_Extracted information_.
══════════
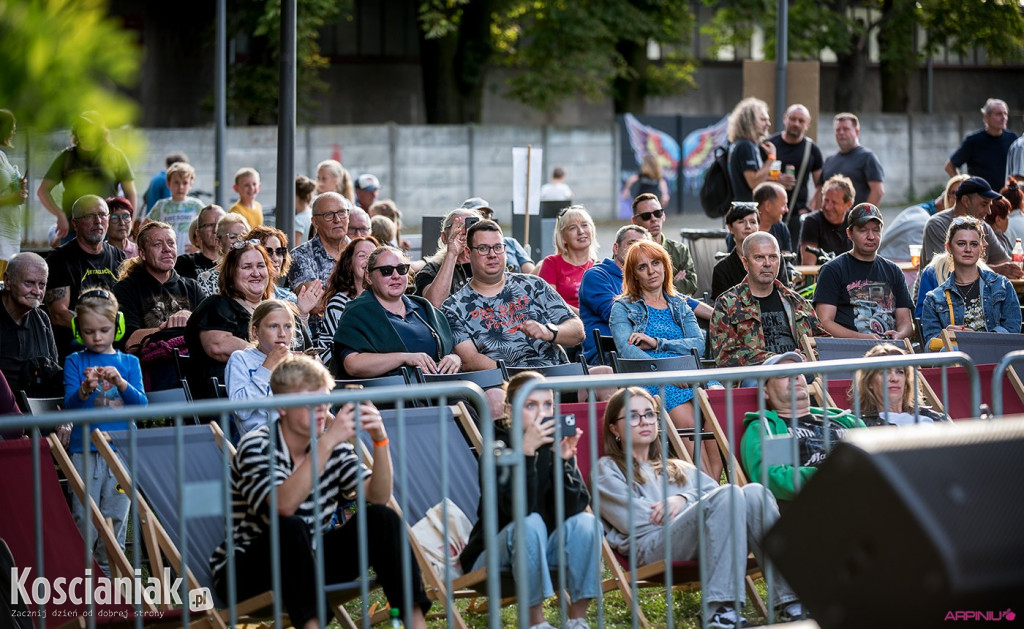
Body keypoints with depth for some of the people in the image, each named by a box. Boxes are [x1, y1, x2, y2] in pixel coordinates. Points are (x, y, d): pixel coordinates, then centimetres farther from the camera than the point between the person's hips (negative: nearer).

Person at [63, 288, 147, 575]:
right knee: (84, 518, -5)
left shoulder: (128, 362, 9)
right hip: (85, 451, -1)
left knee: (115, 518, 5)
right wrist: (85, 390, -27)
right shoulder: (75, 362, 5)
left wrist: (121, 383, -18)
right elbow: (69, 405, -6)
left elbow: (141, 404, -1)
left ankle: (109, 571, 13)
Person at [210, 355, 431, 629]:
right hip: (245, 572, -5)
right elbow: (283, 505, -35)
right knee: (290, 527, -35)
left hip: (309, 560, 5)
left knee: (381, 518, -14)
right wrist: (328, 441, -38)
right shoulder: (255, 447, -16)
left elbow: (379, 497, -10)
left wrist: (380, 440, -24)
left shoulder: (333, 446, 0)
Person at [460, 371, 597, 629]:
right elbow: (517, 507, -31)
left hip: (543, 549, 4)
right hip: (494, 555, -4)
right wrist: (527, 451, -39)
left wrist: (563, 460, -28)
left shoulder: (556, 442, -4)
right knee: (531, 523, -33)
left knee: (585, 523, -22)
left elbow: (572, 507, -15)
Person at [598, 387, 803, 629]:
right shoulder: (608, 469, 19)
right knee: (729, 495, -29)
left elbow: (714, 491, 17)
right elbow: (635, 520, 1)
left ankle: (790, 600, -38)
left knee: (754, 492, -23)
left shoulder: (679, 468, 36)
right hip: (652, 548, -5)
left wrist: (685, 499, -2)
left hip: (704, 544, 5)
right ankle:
══════════
_Your instructions_. A verbatim copy of the listing above, starting from the line with "right shoulder: (255, 447, -16)" and running to its last line, is the only output needed.

_Answer area_.
right shoulder: (255, 447, -16)
left elbow: (379, 497, -10)
left wrist: (380, 440, -24)
left shoulder: (333, 446, 0)
Person at [460, 371, 597, 629]:
right elbow: (517, 507, -31)
left hip: (543, 549, 4)
right hip: (494, 555, -4)
right wrist: (527, 451, -39)
left wrist: (563, 460, -28)
left shoulder: (556, 442, -4)
right knee: (531, 523, -33)
left knee: (585, 523, -22)
left elbow: (572, 507, -15)
Person at [598, 387, 803, 629]:
right shoulder: (608, 469, 19)
right knee: (729, 495, -29)
left elbow: (714, 491, 17)
right elbow: (635, 520, 1)
left ankle: (790, 600, -38)
left knee: (754, 492, -23)
left shoulder: (679, 468, 36)
right hip: (652, 548, -5)
left wrist: (685, 499, -2)
left hip: (704, 544, 5)
right ankle:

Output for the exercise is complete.